LONDON, UK, June 10, 2013 - A new report commissioned by HP has indicated that the UK could save up to £64m a year if the UK Government’s WEEE (Waste Electronic and Electrical Equipment) consultation chooses a Matching Process option which matches collection sites to compliance schemes. It is one of four options The Department for Business, Innovation and Skills WEEE Consultation Paper has set out to meet EU targets.
Dr Kirstie McIntyre, from Hewlett Packard explains: “The current UK WEEE System has led to excessive costs to UK business. The Government has stated that it is determined to cut these costs through its Red Tape Challenge. This report shows that Option 4: the Matching Process provides the best option to cut red tape, saving between £35m and £64m each year. Widespread experience from other EU countries underlines the advantages of Option 4.”

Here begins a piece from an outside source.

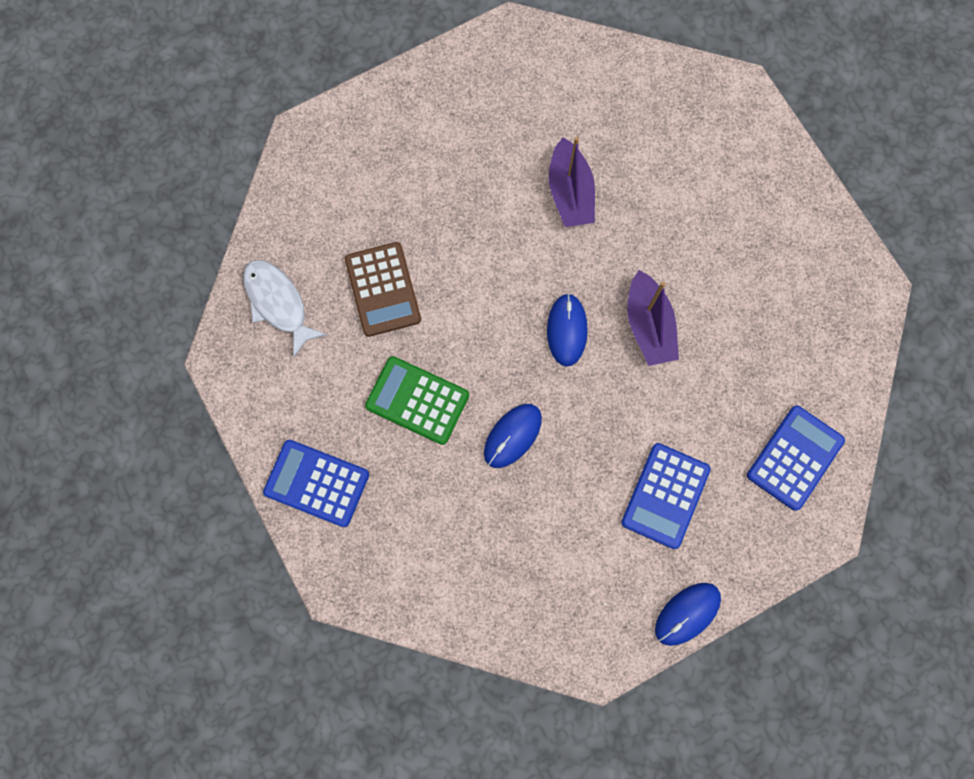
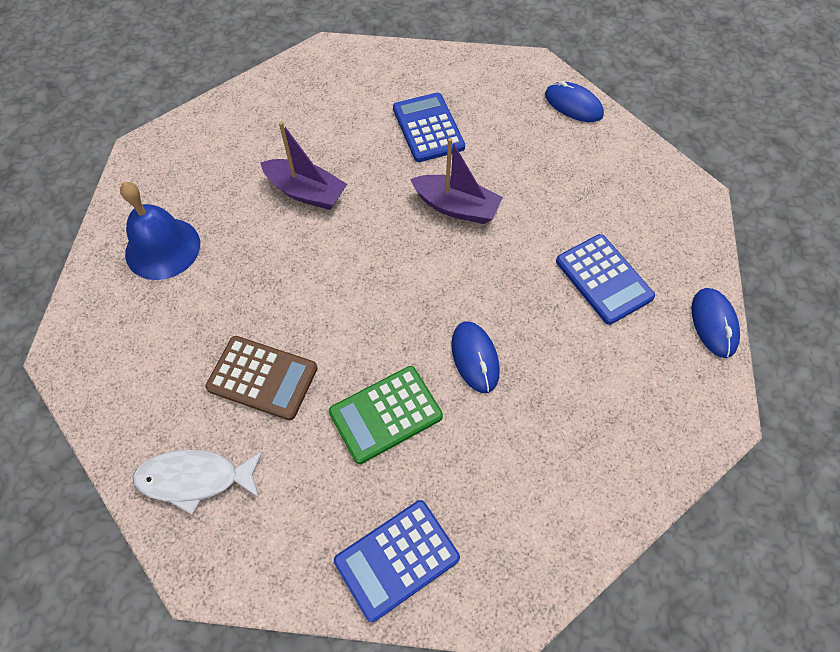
camera: 55 degrees left, 15 degrees down
blue mouse [547,293,588,367] -> blue mouse moved to [545,81,604,122]
blue calculator [747,406,845,511] -> blue calculator moved to [393,92,465,162]
none -> blue bell [120,182,200,280]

The report, prepared by expert consultancy 360 Environmental, shows that doing nothing would leave businesses with an excessive cost of £60m per annum, while Option 2, to implement a National Producer Compliance Scheme, creates the biggest long term cost. The forecast annual cost to producers would be between £69m and £444m per annum based on experiences elsewhere in the EU.
The final option, a target and compliance fee system (Option 3) would also cut red tape, but not to the same degree, with savings of only £11m to £26m each year.
Dr McIntyre continued: “A Matching Process provides Local Authorities with greater flexibility and choice than the current system and will support efforts to increase collection. It provides collectors of WEEE with the flexibility to choose by waste stream, between a producer collection scheme or managing WEEE collection independently and retaining the value of this WEEE".
“The report estimates that the retained value of WEEE could generate revenues to local authorities of £20m per year. Enhancements to the current Option 4 could also provide ongoing funding to support awareness raising, innovations in collection methods and infrastructure improvements.”
The report’s author, Phil Conran from 360 Environmental, said: “Option 3 potentially allows a risk that excessive costs could remain. Within Option 3 it is possible for costs to continue both through the auctioning of collection sites to producer compliance schemes, and through the effective trading of evidence. Without effective control, these would both cause a proportion of the excessive costs and red tape to remain.”
Phil Conran continued: “The Compliance Fee is likely to contribute towards additional margins that we have not been able to model in this report. For example, the Compliance Fee could be used as a benchmark for trading prices and could therefore become the de facto base cost of compliance. Compliance schemes wishing to sell evidence via direct contractual arrangements will know that they will only need to provide a marginal discount to this base price. This could further limit the reduction of red tape costs.”